Yes, that is the case, the total batch size is equivalent for both.

In terms of the discrepancy in loss across DDP and DP, does this happen from the first iteration itself or it slowly creeps in where after a large number of iterations you see some deviations? Also, what is the percentage difference between the loss you see for DDP and DP at the end of training?

It is more so that it converges to a slightly higher level. The best eval loss would be like .17 for DP and .175 for DDP. Although it is a small difference, it is a meaningful difference, effects downstream performance and is consistent across runs.

I see, it is hard to track down the root cause without having a repro that we can run ourselves. Is it possible to share your code and the steps to reproduce this issue if your code is OSS?

Unfortunately it isn’t, I understand that the direct problem is probably not solvable due to that. Was more looking for possible reasons why that would occur, as in my mind the results should be identical.

Are you seeing this worse convergence for different runs using different seed (if used), i.e. is it reproducible?

I also got this problem and tried almost every solution seen in this forum. have you solve this problem yet?

I think the difference in results between DDP and DP might have to do with the fact that DP computes the loss and grads on the entire batch, whereas DDP computes loss and grads on individual minibatches and then averages the grads. As a result, if there is some computation where f(x + y) != f(x) + f(y), DDP might provide different results.

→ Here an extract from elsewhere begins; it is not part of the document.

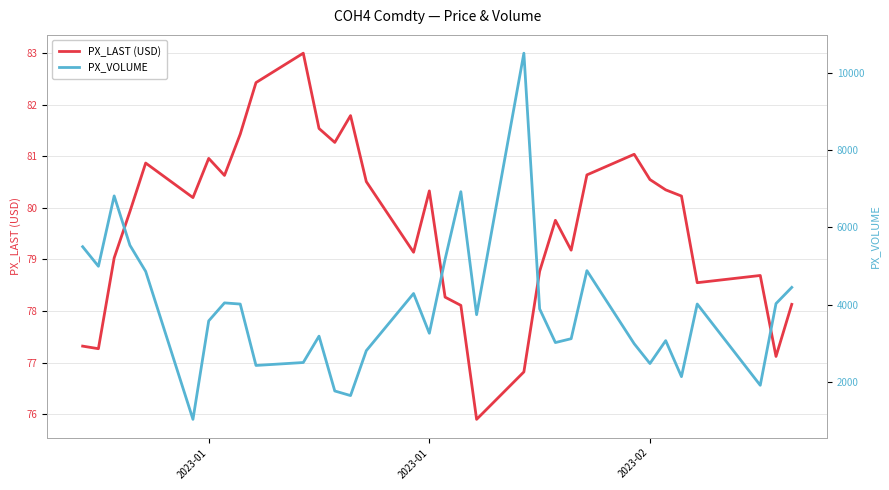

True or false: PX_LAST (USD) and PX_VOLUME cross at least once.

False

A simple example simulating this:

from torch import nn
import torch

import torch
from torch.autograd import Function

class MyFunc(Function):
    @staticmethod
    def forward(ctx, inp):
        return inp

    @staticmethod
    def backward(ctx, inp):
        return inp * inp

loss = nn.CrossEntropyLoss()
input = torch.randn(4, 5, requires_grad=True)
target = torch.empty(4, dtype=torch.long).random_(5)

# Simulate DP
b1 = input[0:2]
b2 = input[2:4]

b1 = MyFunc.apply(b1)
b2 = MyFunc.apply(b2)
output = loss(torch.cat((b1, b2), 0), target)
output.backward()
print (input.grad)
grad1 = input.grad
input.grad = None

# Simulate DDP
b1 = input[0:2]
b2 = input[2:4]
t1 = target[0:2]
t2 = target[2:4]
b1 = MyFunc.apply(b1)
output = loss(b1, t1)
output.backward()
b2 = MyFunc.apply(b2)
output = loss(b2, t2)
output.backward()
print (input.grad/2)
grad2 = input.grad/2
print (grad1 == grad2)
3 Likes

Hi, thank you for the response and the code. If you change the third to last and second to last line to:

print (input.grad/4)
grad2 = input.grad/4

You will get the equal gradients. So this suggests its a scaling issue and tuning the learning rate should solve it rather than a more fundamental issue where the mean of the minibatch losses doesn’t equal the total batch loss.

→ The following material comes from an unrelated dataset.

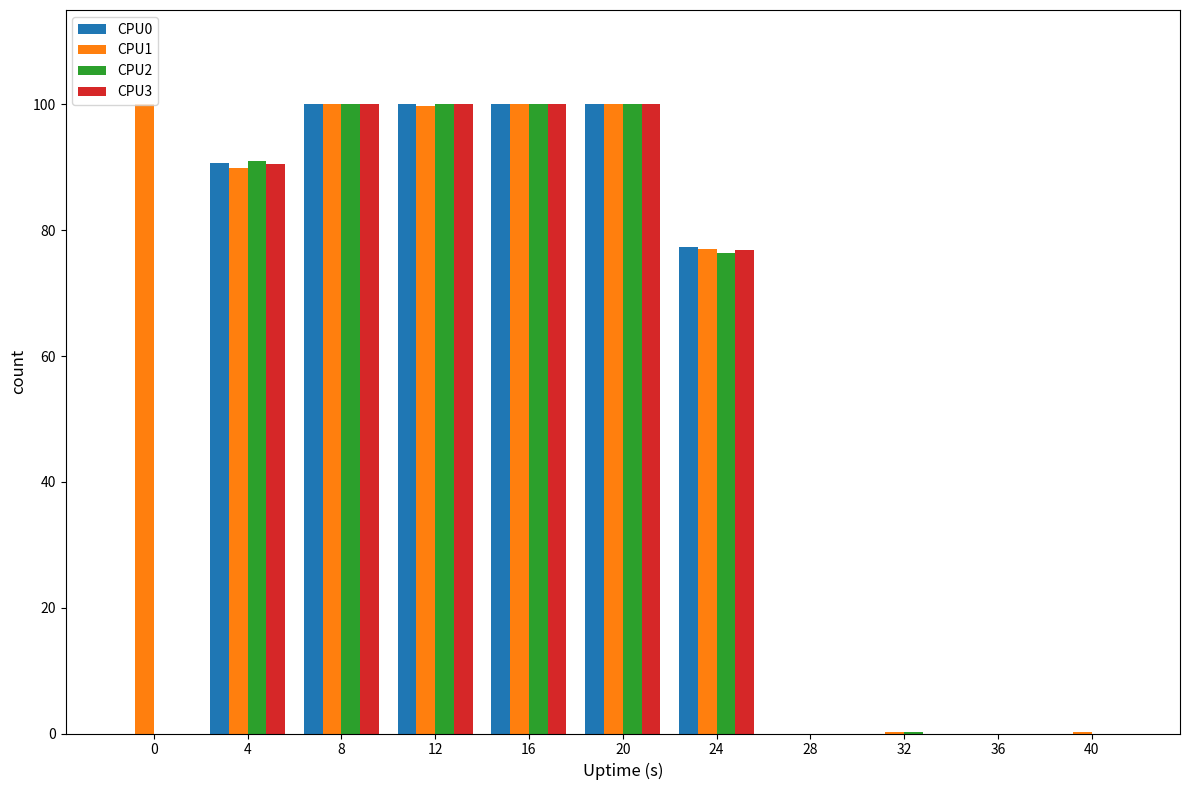

Is it true that CPU0 equals 100.0 at 12?

True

My above example is very simple and as a result such scaling might resolve the issue. However for a complex model, it might not be clear how to scale grads/learning rate since it could contain a large number of complex functions of the form f(x + y) ! = f(x) + f(y) which result in this inconsistency.

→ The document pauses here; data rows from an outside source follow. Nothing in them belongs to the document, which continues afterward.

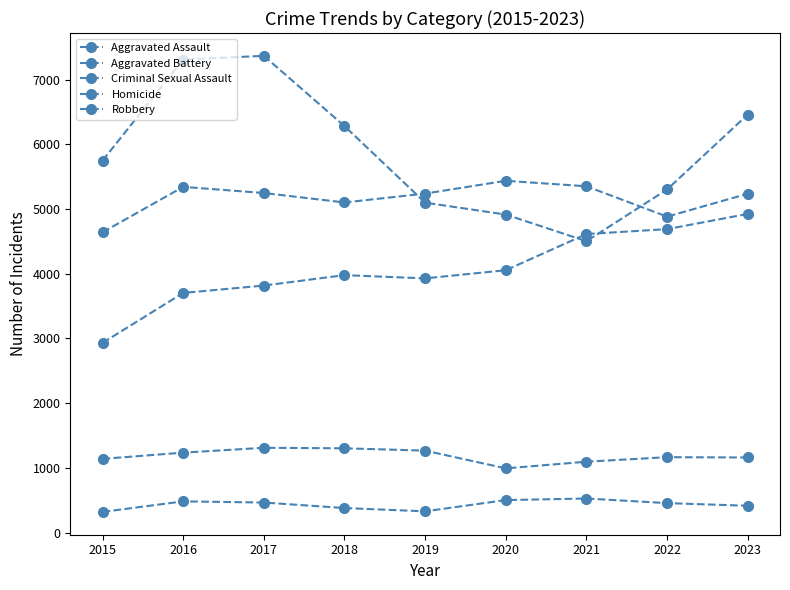

In Criminal Sexual Assault, how many points are higher than both neighbors (excluding endpoints)?

2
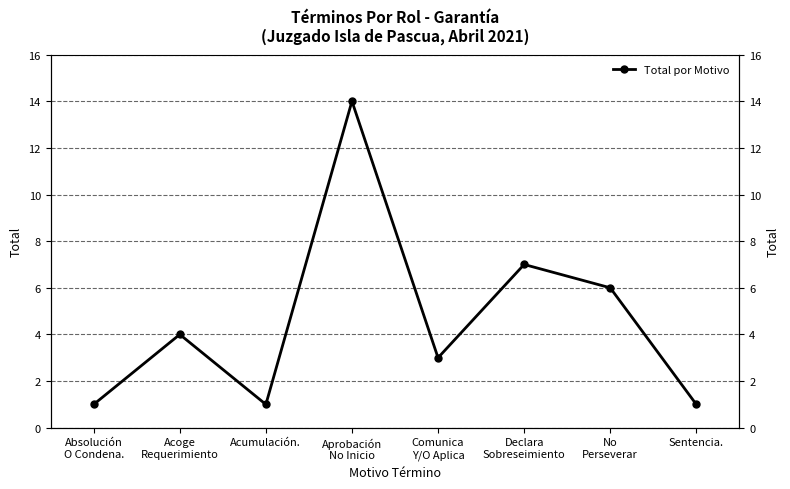

Rank the categories by value from highest to lowest.

Aprobación
No Inicio, Declara
Sobreseimiento, No
Perseverar, Acoge
Requerimiento, Comunica
Y/O Aplica, Absolución
O Condena., Acumulación., Sentencia.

Ah, great that makes sense, thank you for the clarification. I’m gonna do some gradient testing now. Thank you!

Hi, the issue here turned out to be with padding, so apologies with the misleading original post. I thought we had investigated it fully but we had not. I’ve added more of a description with some possible helpful notes here:

1 Like

Not sure this is the case for anyone here, but in my case I was using autocast and GradScaler. I had both set to enabled=False. According to the docs this should mean these should have no effect, which was in fact the case with a single GPU and using DP.

However, with DDP I found that introducing these increased variance in the training and validation loss significantly, deteriorating model accuracy overall. According to the docs autocast and GradScaler shouldn’t adversely affect DDP, but it did just that in my case. Not sure why, but I assume it has to do with gradient synchronization in DDP.